La Leche League GB supports the International Code of Marketing of Breast-milk Substitutes and subsequent relevant World Health Assembly Resolutions (referred to together as “the Code”).1 In all our work, from supporting mothers and families in local communities, online and in our national educational events for Leaders, healthcare professionals and members, we carefully check the compliance of all our partners and sponsors. LLLGB is affiliated with La Leche League International.
LLLGB does not work with violators of the International Code. We do not permit sponsorship by or accept funding from companies which violate the International Code. In addition, LLLGB does not take funding from any company which makes money from the cessation of breastfeeding. We carry out due diligence to the best of our ability to ensure compliance with these policies.
We are members of the Baby Feeding Law Group, and we support the World Breastfeeding Trends Initiative and UNICEF UK Baby Friendly Hospital Initiative.

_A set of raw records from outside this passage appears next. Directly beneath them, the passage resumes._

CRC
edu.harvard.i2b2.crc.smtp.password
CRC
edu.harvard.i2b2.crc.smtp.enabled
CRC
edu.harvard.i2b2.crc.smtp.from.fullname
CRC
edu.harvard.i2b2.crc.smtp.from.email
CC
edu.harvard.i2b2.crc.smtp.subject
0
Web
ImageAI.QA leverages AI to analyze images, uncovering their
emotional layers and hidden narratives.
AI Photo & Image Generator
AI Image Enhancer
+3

What is the International WHO Code?
In 1981, the World Health Assembly in Geneva adopted The World Health Organisation/UNICEF International Code of Marketing of Breast-milk Substitutes. This document was produced as a global health strategy, intended to set out minimum standards for the marketing of infant formula, bottles, teats, and any foods that replace human milk. This includes breastmilk substitutes and complementary foods which are marketed or represented as suitable for partial or total replacement of breastmilk.
The International Code, frequently referred to as the WHO Code, aims to protect, promote and support breastfeeding through regulating the inappropriate marketing and promotion of breastmilk substitutes and some related products. The Code does not ban the sale or use of these products, it simply sets out a framework to control their promotion.
The Code says that these items should not be advertised or promoted. It also addresses the quality, availability and information concerning the use of breastmilk substitutes, the labelling of these items and the claims made. The key point is that they should not be marketed to undermine breastfeeding.
The Code and resolutions make it clear that companies that produce the products covered under the Code should not create conflicts of interest for health workers, or in health systems, or provide financial incentives.
The Code was not intended to prevent a woman’s choice in how she feeds her baby. Its aim is to ensure that all parents and caregivers have access to objective, accurate and complete information about feeding practices, which is free from commercial influence. The Code is regularly clarified and extended at World Health Assemblies.
Important clarifications were made in 2016:
- manufacturers may not advertise or promote any milk drinks labelled as suitable for infants and young children under the age of 36 months.
- food and beverages can be marketed for infants and young children aged 6-36 months, but only if they meet standards in line with national dietary guidelines (particularly with regard to sugar and salt).
- companies that produce foods for babies and young children should not sponsor health professional and scientific meetings.
- health workers should not allow companies to sponsor meetings and should avoid conflicts of interest.
La Leche League GB supports the International WHO Code
La Leche League GB is among many organisations which have policies to support the Code and do not take sponsorship or funding from companies which are not compliant with the Code, or work with them. In addition, La Leche League GB does not receive funding from any company making profits from the cessation of breastfeeding.
This allows LLLGB to:
- ensure the LLL message is not diluted.
- prevent LLL being influenced by Code violators.
- avoid giving credibility to companies by associating our name with theirs.
We are members of the Baby Feeding Law Group
The Baby Feeding Law Group (BFLG) is made up of leading UK healthcare professional and mother support organisations working in infant feeding / infant and maternal health, and working together to strengthen UK laws in line with UN recommendations, specifically the International Code of Marketing of Breast-milk Substitutes.